Sunday, 1 August 2010

A taste of history and fear of tomorrow

The vintage clothes fair we went to yesterday was nothing more than a charity shop we had to pay to get into. Full of student types getting excited at shiny things. Afterwards we went to the Kelham Island Museum and had a lovely look round. I think it was an open day there and they had lots of retro street performers entertaining the visitors. Loved it.

After the museum we went to a pub close by and I had my first drink since February. Just a couple of halves of cider. I kept wanting to go to more pubs afterwards but thankfully we didn’t and I had some low alcohol shandy when we got in, so that helped me “come down” after the cider. I’ll stick to energy drinks, for sure.

In the evening we had a Chinese takeaway which went down a treat.

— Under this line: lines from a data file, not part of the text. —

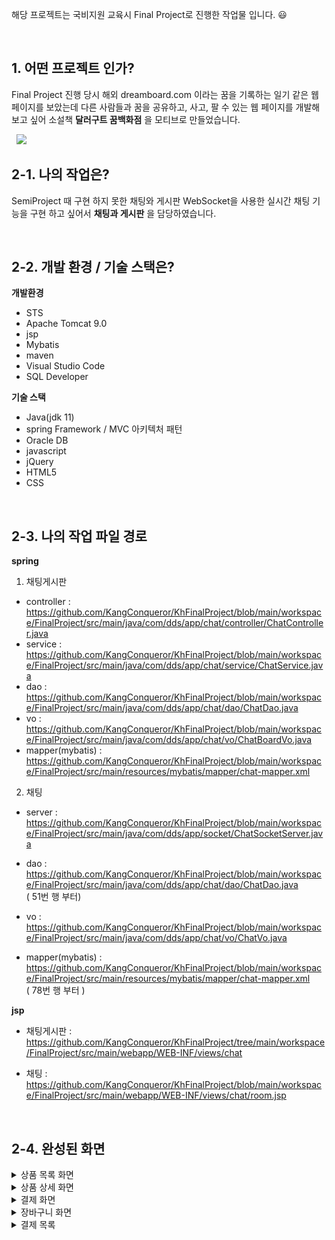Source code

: 해당 프로젝트는 국비지원 교육시 Final Project로 진행한 작업물 입니다. 😃 

&nbsp;

## 1. 어떤 프로젝트 인가? 
Final Project 진행 당시 해외 dreamboard.com 이라는 꿈을 기록하는 일기 같은 웹 페이지를 보았는데
다른 사람들과 꿈을 공유하고, 사고, 팔 수 있는 웹 페이지를 개발해보고 싶어
소설책 **달러구트 꿈백화점** 을 모티브로 만들었습니다.

&nbsp;
  <image src="https://github.com/JongChanP/FinalProject/blob/main/FinalImage/main.png" />
&nbsp;

## 2-1. 나의 작업은?
SemiProject 때 구현 하지 못한 채팅와 게시판
WebSocket을 사용한 실시간 채팅 기능을 구현 하고 싶어서 **채팅과 게시판** 을 담당하였습니다.

&nbsp;

## 2-2. 개발 환경 / 기술 스택은?
**개발환경**

- STS 
- Apache Tomcat 9.0
- jsp
- Mybatis
- maven
- Visual Studio Code
- SQL Developer

**기술 스택**

- Java(jdk 11)
- spring Framework / MVC 아키텍처 패턴
- Oracle DB
- javascript
- jQuery
- HTML5
- CSS

&nbsp;

## 2-3. 나의 작업 파일 경로
**spring**
1. 채팅게시판
- controller : https://github.com/KangConqueror/KhFinalProject/blob/main/workspace/FinalProject/src/main/java/com/dds/app/chat/controller/ChatController.java
- service : https://github.com/KangConqueror/KhFinalProject/blob/main/workspace/FinalProject/src/main/java/com/dds/app/chat/service/ChatService.java
- dao : https://github.com/KangConqueror/KhFinalProject/blob/main/workspace/FinalProject/src/main/java/com/dds/app/chat/dao/ChatDao.java
- vo : https://github.com/KangConqueror/KhFinalProject/blob/main/workspace/FinalProject/src/main/java/com/dds/app/chat/vo/ChatBoardVo.java
- mapper(mybatis) : https://github.com/KangConqueror/KhFinalProject/blob/main/workspace/FinalProject/src/main/resources/mybatis/mapper/chat-mapper.xml

2. 채팅
- server : https://github.com/KangConqueror/KhFinalProject/blob/main/workspace/FinalProject/src/main/java/com/dds/app/socket/ChatSocketServer.java
- dao : https://github.com/KangConqueror/KhFinalProject/blob/main/workspace/FinalProject/src/main/java/com/dds/app/chat/dao/ChatDao.java<br/>
( 51번 행 부터)
&nbsp;

- vo : https://github.com/KangConqueror/KhFinalProject/blob/main/workspace/FinalProject/src/main/java/com/dds/app/chat/vo/ChatVo.java
- mapper(mybatis) : https://github.com/KangConqueror/KhFinalProject/blob/main/workspace/FinalProject/src/main/resources/mybatis/mapper/chat-mapper.xml<br/>
( 78번 행 부터 ) 



**jsp**
- 채팅게시판 : https://github.com/KangConqueror/KhFinalProject/tree/main/workspace/FinalProject/src/main/webapp/WEB-INF/views/chat

- 채팅 : https://github.com/KangConqueror/KhFinalProject/blob/main/workspace/FinalProject/src/main/webapp/WEB-INF/views/chat/room.jsp

&nbsp;

## 2-4. 완성된 화면
<details>
  <summary>상품 목록 화면</summary>
  <br />
  <div markdown="1">
    <image src="https://github.com/JongChanP/FinalProject/blob/main/FinalImage/ProductList.png" />
  </div>
</details>
<details>
  <summary>상품 상세 화면</summary>
  <br />
  <div markdown="1">
    <image src="https://github.com/JongChanP/FinalProject/blob/main/FinalImage/ProductDetail1.png" />
  </div>
  <br />
  <div markdown="1">
    <image src="https://github.com/JongChanP/FinalProject/blob/main/FinalImage/ProductDetail2.png" />
  </div>
  <br />
  <div markdown="1">
    <image src="https://github.com/JongChanP/FinalProject/blob/main/FinalImage/ProductDetail3.png" />
  </div>
</details>
<details>
  <summary>결제 화면</summary>
  <br />
  <div markdown="1">
    <image src="https://github.com/JongChanP/FinalProject/blob/main/FinalImage/Pay.png" />
  </div>
  <br />
  <div markdown="1">
    <image src="https://github.com/JongChanP/FinalProject/blob/main/FinalImage/PayComplate.png" />
  </div>
</details>
<details>
  <summary>장바구니 화면</summary>
  <br />
  <div markdown="1">
    <image src="https://github.com/JongChanP/FinalProject/blob/main/FinalImage/Cart.png" />
  </div>
</details>
<details>
  <summary>결제 목록</summary>
  <br />
  <div markdown="1">
    <image src="https://github.com/JongChanP/FinalProject/blob/main/FinalImage/PayList.png" />
  </div>
</details>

I think the booze earlier on made us have a heavy sleep as we didn’t get up today until about eleven, then still didn’t get dressed until after one in the afternoon.

I’ve been Twittering all afternoon and having mini-conversations with the comics I am following. They seem like nice people and it’s always fun to chip in with the odd gag. I hope the don’t get sick of me… I’ve just felt sociable today, that’s all.

More stuff has gone missing from the food cupboard so the list we’re going to present to our housemate is getting longer. That’ll be a fun bit of confrontation, eek!

I’ve got lots of appointments this week, I wonder how it will all go. I hope I get to Friday in one piece. I might make sure I go to the doctor too as I’m concerned that the next few months are going to be very stressful. I hope I can hold on to hope and not get too morbid.